El movimiento del joven regidor incumple acuerdos y estatutos de su partido original, dejando al descubierto la fragilidad de un proyecto político que prometía responder a causas ambientales y terminó por diluirse en intereses personales; pues en lugar de mostrar una nueva forma de hacer política desde las juventudes, Kevin Bocardo parece normalizar prácticas de traición y manipulación que, lejos de fortalecer la confianza, la erosionan.

Para muchos observadores, lo ocurrido no es un simple cambio de camiseta, sino un claro ejemplo de cómo los jóvenes en política pueden reproducir las viejas prácticas del oportunismo, aun cuando se presenten como la “nueva generación”.

A la polémica se sumó la diputada independiente Soraya Noemí Bocardo, madre del regidor, quien trató de minimizar el hecho argumentando que su hijo tiene edad suficiente para tomar sus decisiones políticas. Sin embargo, no descartó la posibilidad de seguir la misma ruta hacia Morena, lo que dejó en el aire la sospecha de que el “chapulineo” no sería exclusivo del joven regidor.

Las redes sociales no tardaron en reaccionar, y Kevin Bocardo fue señalado como arribista y oportunista. De igual manera, militantes de Morena, en las redes sociales de la presidenta del comité estatal, expresaron su inconformidad al considerar que la llegada de perfiles improvisados desplaza a quienes han sostenido las causas del partido desde sus inicios.
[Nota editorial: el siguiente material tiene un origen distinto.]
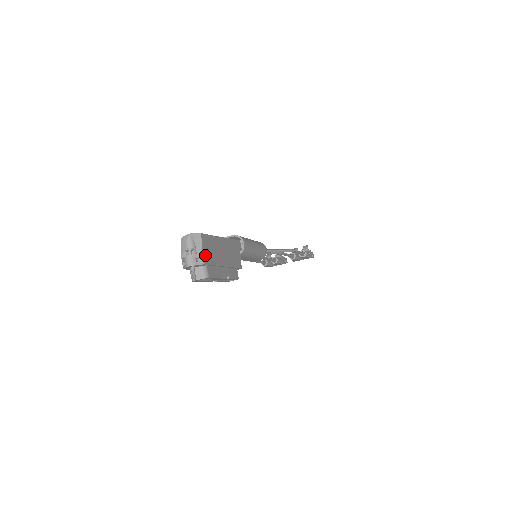
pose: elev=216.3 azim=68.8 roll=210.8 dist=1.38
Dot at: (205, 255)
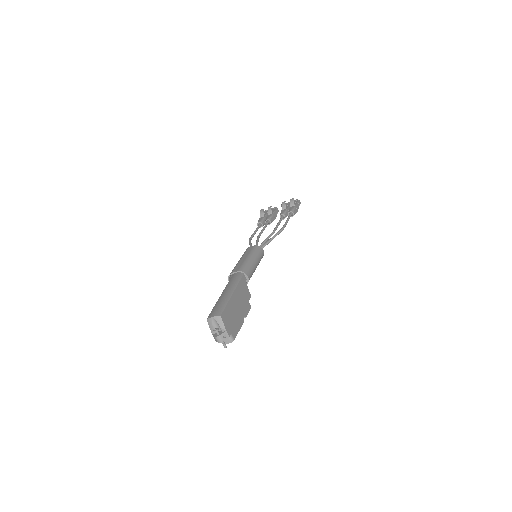
Dot at: (228, 329)
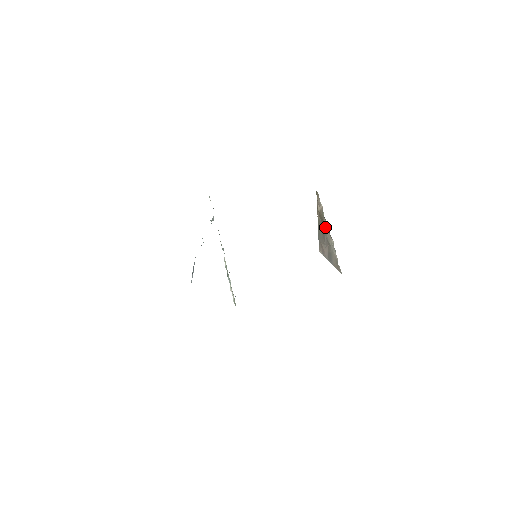
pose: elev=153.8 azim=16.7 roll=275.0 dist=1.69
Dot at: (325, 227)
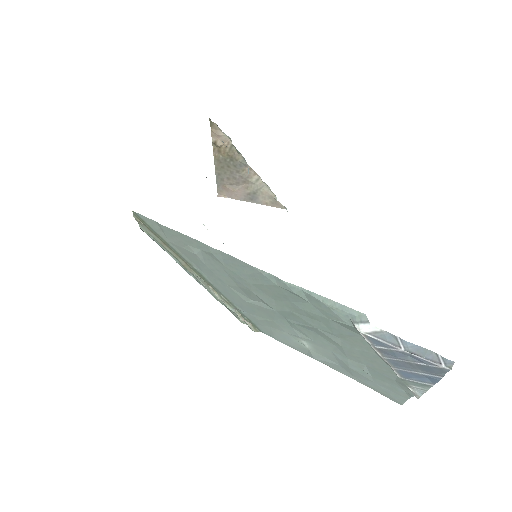
Dot at: (240, 164)
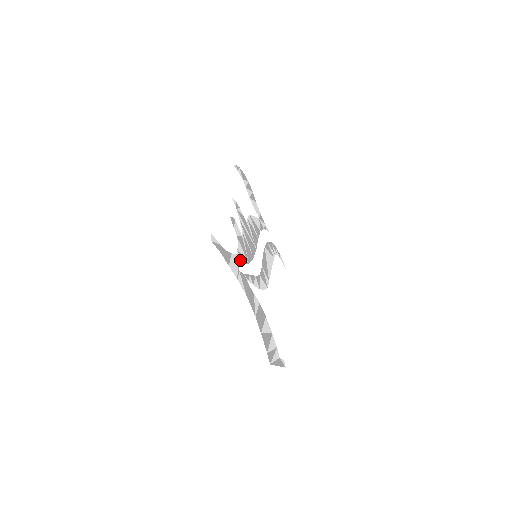
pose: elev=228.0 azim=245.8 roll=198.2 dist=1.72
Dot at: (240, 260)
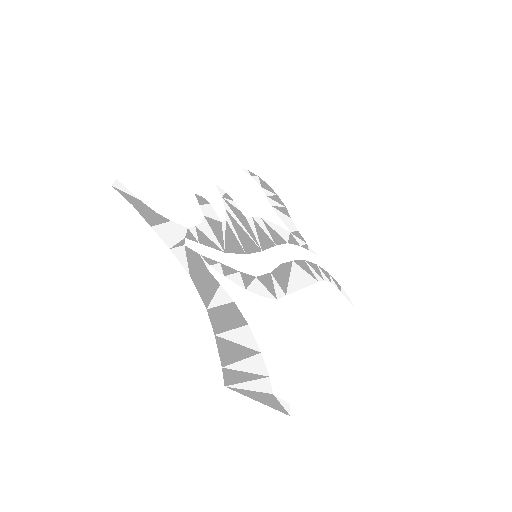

La política no debería ser un trampolín de intereses particulares, y menos cuando se trata de juventudes que deberían marcar diferencia y construir esa “nueva historia” que tanto pregonan. Si la incongruencia y la traición se normalizan, lo único que se transmite a la sociedad es que la ambición personal pesa más que el compromiso con las causas colectivas.